American Authors: The 32 men and 16 women celebrated in American Authors were each chosen for their individual bodies of work. Their books have become "American classics," from Mark Twain's Huck Finn to Alice Walker's The Color Purple. Their literature defined the period, interpreted the culture, and, in some cases, were an impetus to social conscience and change. For instance, the works of Harriett Beecher Stowe (1811-1896) helped to catapult the anti-slavery movement; and the novels of Sinclair Lewis (1885-1951) exposed and attacked bigotry, racism and fascism.

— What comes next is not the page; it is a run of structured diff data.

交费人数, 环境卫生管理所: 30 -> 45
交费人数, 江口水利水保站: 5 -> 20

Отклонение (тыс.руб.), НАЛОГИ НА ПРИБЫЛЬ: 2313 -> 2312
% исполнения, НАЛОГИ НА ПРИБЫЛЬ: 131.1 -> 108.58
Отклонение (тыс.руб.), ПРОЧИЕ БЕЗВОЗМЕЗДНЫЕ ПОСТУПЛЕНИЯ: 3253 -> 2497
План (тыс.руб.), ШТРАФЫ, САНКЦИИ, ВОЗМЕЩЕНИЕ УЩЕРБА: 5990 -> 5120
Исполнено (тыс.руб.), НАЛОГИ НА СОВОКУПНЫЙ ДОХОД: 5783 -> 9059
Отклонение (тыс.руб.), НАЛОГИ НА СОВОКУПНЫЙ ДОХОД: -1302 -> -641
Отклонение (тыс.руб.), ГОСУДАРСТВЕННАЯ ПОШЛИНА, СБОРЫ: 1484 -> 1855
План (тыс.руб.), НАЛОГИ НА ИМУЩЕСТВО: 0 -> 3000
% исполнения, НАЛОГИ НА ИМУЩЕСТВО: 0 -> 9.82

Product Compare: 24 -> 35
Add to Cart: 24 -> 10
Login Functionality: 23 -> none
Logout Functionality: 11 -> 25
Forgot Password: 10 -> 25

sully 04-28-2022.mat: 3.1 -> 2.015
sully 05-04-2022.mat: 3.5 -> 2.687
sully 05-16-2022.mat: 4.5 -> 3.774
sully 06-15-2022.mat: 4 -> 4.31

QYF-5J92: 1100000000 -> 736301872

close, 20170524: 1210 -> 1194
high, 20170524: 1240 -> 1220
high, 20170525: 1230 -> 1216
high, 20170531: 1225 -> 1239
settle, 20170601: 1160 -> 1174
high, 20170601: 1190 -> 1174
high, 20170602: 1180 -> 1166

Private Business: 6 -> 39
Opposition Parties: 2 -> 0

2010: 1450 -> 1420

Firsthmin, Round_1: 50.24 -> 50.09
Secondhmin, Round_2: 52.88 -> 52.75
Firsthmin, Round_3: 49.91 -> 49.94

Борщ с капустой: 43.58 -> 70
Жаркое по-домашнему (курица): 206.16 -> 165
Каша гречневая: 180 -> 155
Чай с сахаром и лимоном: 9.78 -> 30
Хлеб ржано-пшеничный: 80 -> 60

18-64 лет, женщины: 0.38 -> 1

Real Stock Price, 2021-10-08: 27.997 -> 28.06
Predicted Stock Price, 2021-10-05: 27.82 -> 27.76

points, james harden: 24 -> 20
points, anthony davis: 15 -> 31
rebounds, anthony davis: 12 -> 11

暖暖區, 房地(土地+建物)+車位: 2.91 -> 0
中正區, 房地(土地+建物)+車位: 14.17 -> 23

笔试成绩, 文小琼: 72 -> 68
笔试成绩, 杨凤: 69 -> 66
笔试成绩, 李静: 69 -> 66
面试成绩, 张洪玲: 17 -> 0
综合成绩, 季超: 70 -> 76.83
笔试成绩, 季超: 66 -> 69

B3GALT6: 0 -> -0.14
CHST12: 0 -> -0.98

Women Writers: Forty-eight of the world greatest and most influential literary authors, from the 18th century to contemporary times, are profiled. They worked in all literary forms -- poetry, drama, novels, journalism, and autobiography, among others. Their writings often told personal stories to illuminate a broader social-cultural condition, as in Lorraine Hansberry's plays, which describe ghetto life; or Edith Wharton's novels, which exposed 19th century America's stultifying society mores.
Knowledge Cards are an educational tool, whose colorful introductions to authors and their works are likely to inspire follow-up reading.